Month 0 — the termination
A long-standing adviser’s mandate ended after a strategic disagreement. Counsel issued notices. Corporate records were updated. The relationship was considered closed.
Month 3 — the harmless call
A bank relationship manager telephoned the former adviser to clarify historic ownership. The adviser answered accurately. No one reported the contact because it appeared administrative.
Month 7 — the recovery
A vendor locked a critical account after unusual travel. Support found the former adviser listed as an emergency contact. They confirmed the principal’s identity and the account was restored. Again, the outcome was useful.
Month 11 — the instruction
A staff member received a message from the adviser referring to an urgent legal issue and copied an archive to outside counsel named in the message. The counsel was not appointed. The staff member acted because the adviser still sounded like part of the institution.
What failed
The organisation revoked formal mandate but not recognition.
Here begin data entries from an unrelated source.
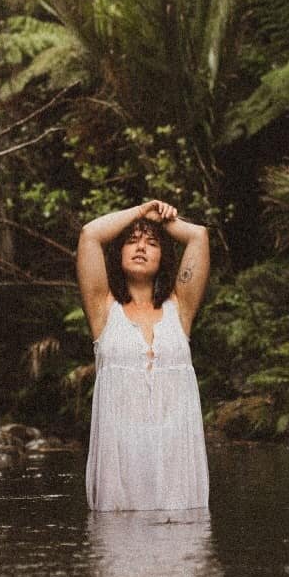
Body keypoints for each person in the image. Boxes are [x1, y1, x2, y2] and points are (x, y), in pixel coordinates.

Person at [77, 199, 210, 511]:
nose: (141, 248)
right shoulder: (102, 308)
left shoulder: (180, 308)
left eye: (151, 243)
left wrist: (163, 221)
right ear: (118, 252)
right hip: (120, 461)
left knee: (182, 546)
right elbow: (89, 235)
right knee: (120, 543)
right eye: (131, 241)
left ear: (163, 256)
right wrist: (140, 212)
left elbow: (199, 237)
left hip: (175, 458)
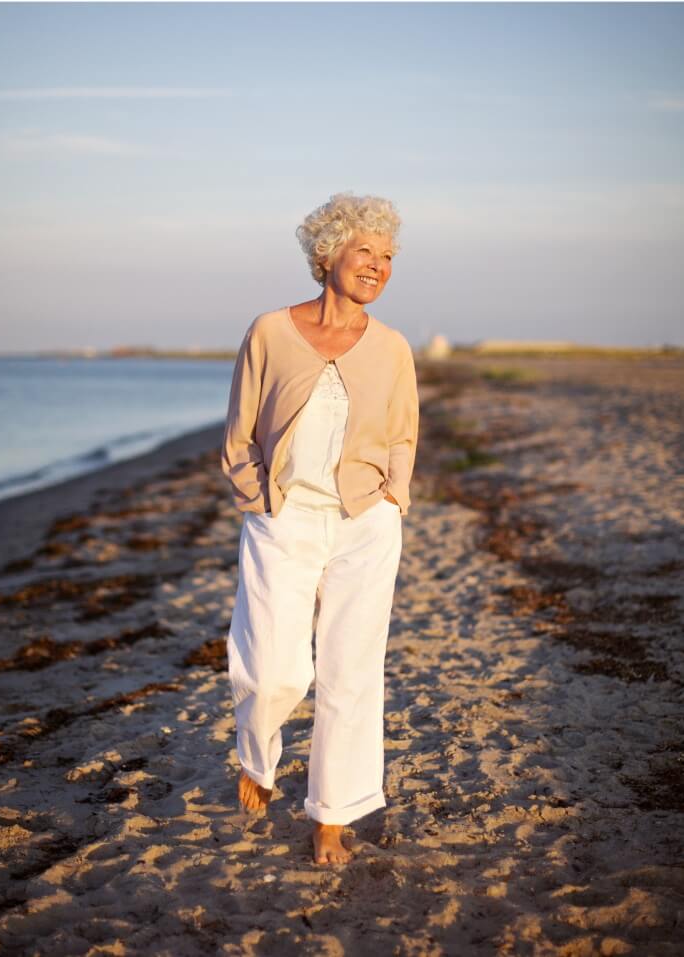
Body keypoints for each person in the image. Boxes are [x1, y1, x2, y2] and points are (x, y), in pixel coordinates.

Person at [221, 191, 419, 865]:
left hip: (366, 521)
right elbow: (239, 435)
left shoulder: (392, 348)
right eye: (365, 250)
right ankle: (257, 755)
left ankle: (332, 816)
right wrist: (263, 500)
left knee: (351, 670)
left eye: (388, 255)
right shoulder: (270, 332)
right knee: (273, 665)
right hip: (285, 514)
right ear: (327, 252)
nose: (378, 265)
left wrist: (392, 497)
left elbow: (402, 433)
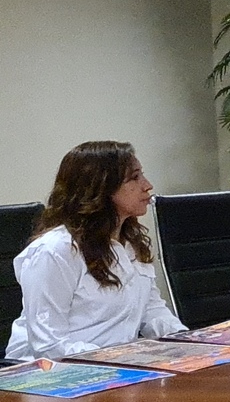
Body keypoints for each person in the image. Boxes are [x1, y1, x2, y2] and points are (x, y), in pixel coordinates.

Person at [7, 141, 185, 360]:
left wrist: (189, 342)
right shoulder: (55, 251)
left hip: (115, 365)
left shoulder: (131, 243)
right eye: (134, 178)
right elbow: (49, 345)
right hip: (53, 371)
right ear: (101, 188)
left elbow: (153, 311)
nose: (147, 185)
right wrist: (118, 358)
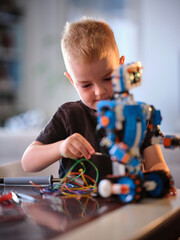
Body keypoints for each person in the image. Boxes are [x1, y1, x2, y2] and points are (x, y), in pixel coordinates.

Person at [21, 17, 169, 182]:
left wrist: (157, 179)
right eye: (86, 85)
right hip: (75, 206)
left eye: (107, 78)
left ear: (121, 67)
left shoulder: (138, 116)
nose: (99, 92)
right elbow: (28, 162)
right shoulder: (69, 115)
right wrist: (61, 147)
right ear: (72, 81)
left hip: (128, 204)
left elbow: (157, 166)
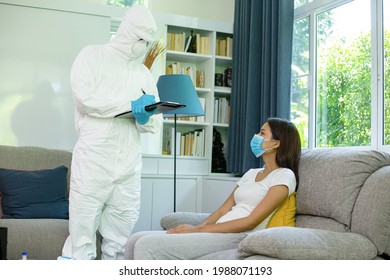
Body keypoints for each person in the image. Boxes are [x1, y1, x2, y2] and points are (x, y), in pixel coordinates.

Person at [61, 6, 163, 260]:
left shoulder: (144, 74)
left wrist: (144, 116)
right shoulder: (92, 56)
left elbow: (155, 124)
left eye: (147, 42)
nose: (143, 46)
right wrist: (128, 105)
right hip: (94, 160)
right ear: (126, 31)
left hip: (128, 166)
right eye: (140, 38)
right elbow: (85, 99)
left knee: (119, 243)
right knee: (81, 238)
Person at [125, 117, 301, 260]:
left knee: (146, 245)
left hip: (241, 236)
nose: (255, 136)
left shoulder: (284, 176)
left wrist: (197, 230)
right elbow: (223, 209)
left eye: (262, 133)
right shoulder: (251, 173)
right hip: (218, 229)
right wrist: (196, 229)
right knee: (134, 239)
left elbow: (251, 221)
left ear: (276, 143)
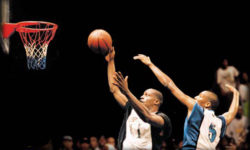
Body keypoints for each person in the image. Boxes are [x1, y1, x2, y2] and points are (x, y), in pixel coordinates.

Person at [133, 54, 239, 150]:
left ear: (207, 104)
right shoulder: (220, 122)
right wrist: (236, 94)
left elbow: (170, 84)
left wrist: (150, 64)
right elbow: (231, 113)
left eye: (200, 96)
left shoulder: (196, 108)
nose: (195, 97)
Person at [105, 48, 172, 150]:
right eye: (143, 94)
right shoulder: (131, 109)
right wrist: (111, 60)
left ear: (156, 101)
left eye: (147, 95)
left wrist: (127, 92)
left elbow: (147, 117)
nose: (142, 96)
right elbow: (114, 90)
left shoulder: (163, 119)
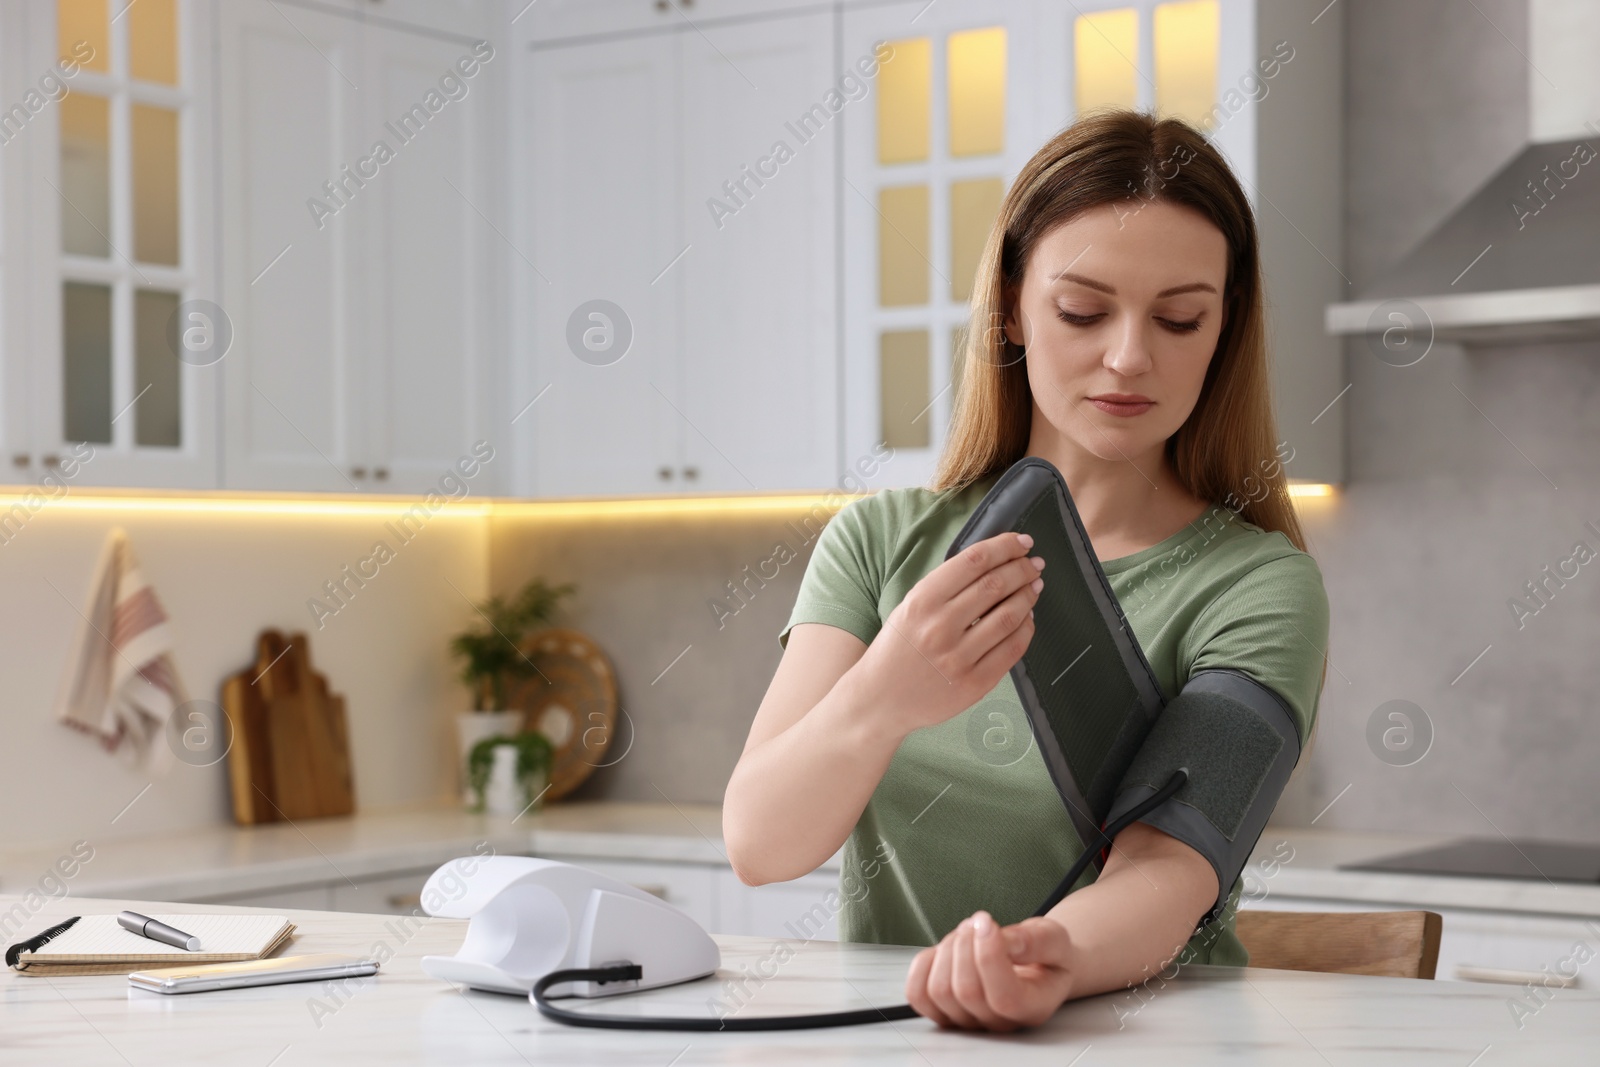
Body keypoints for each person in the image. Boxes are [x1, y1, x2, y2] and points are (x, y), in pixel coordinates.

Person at [722, 108, 1330, 1032]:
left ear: (1224, 329)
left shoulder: (1257, 586)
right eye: (1082, 310)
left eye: (1179, 317)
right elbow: (761, 844)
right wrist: (887, 691)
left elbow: (1170, 864)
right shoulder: (881, 542)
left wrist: (1048, 958)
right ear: (1009, 303)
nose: (1130, 355)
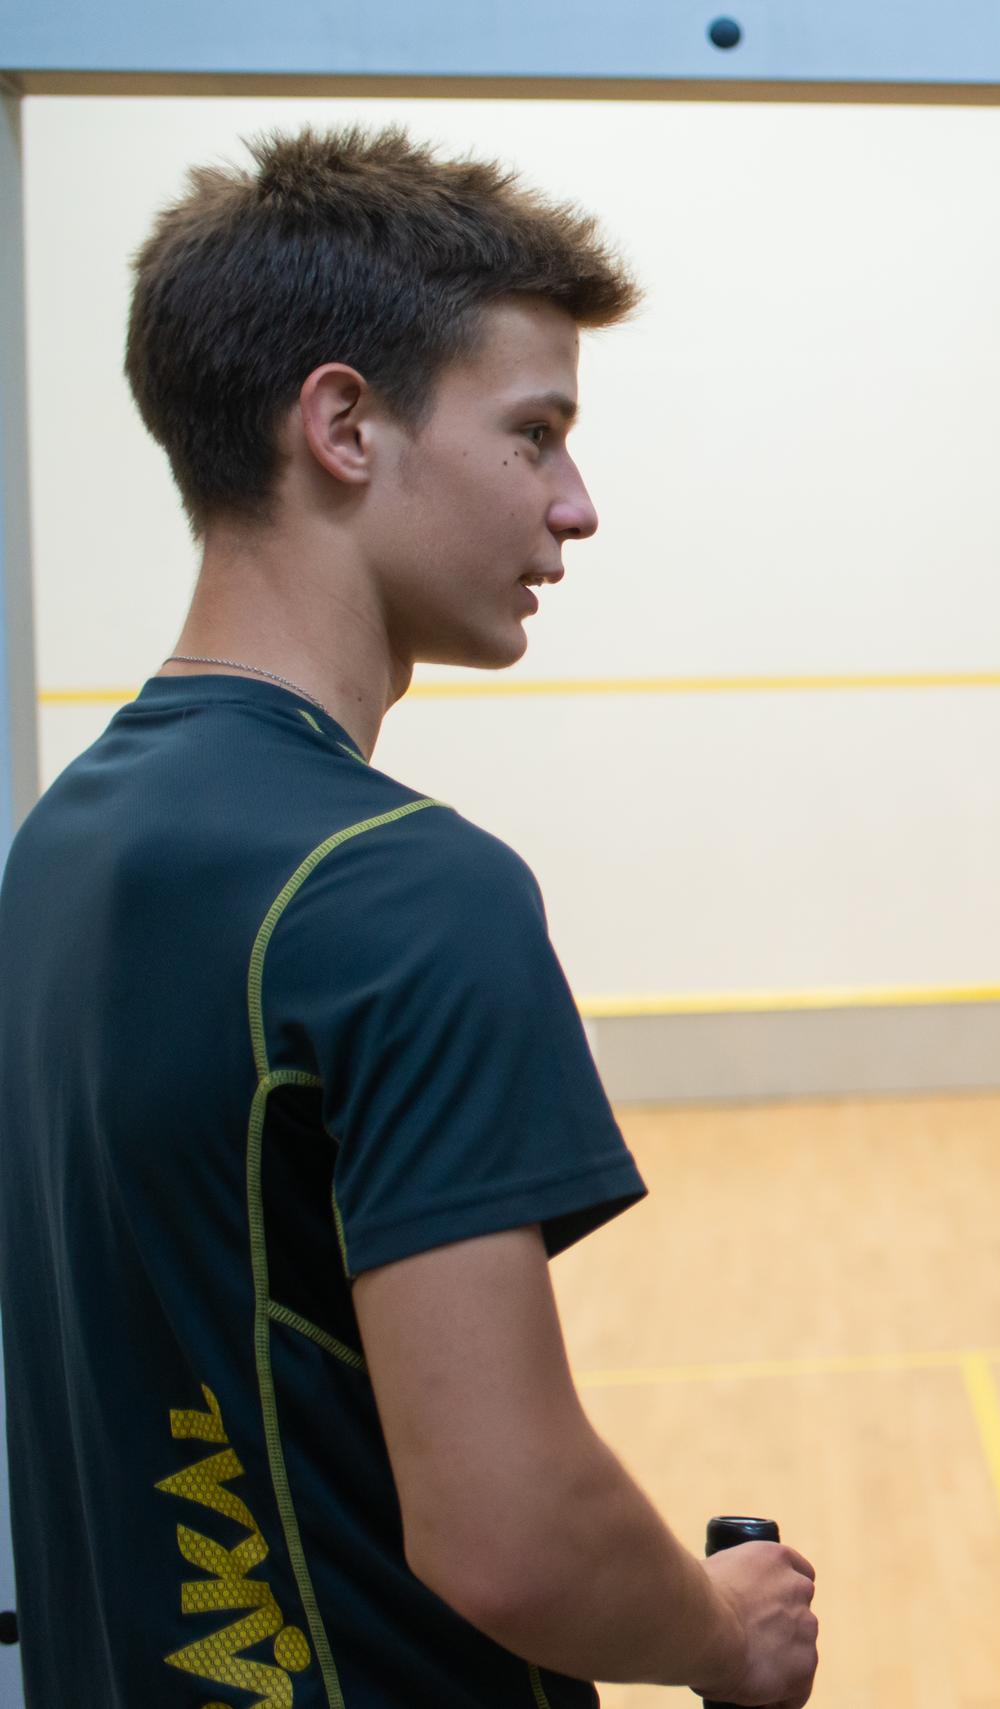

Providers retained old contacts. Staff retained an old mental model. Recovery systems retained a trusted witness. The adviser’s relational authority outlived the legal relationship.
The interruption control
- Maintain an authority inventory that includes recognition by people and providers.
- Send positive replacement instructions, not only termination notices.
- Test former contacts against recovery and exception routes.
- Tell staff which ordinary-looking requests now require independent verification.
- Review six and twelve months after high-authority departures.
The ghost-authority question
Ask each critical provider: “Whose voice, email or relationship could still cause you to act for us?” Compare the answer with the current mandate register. The gap is the population of people who have left on paper but remain inside the operating system.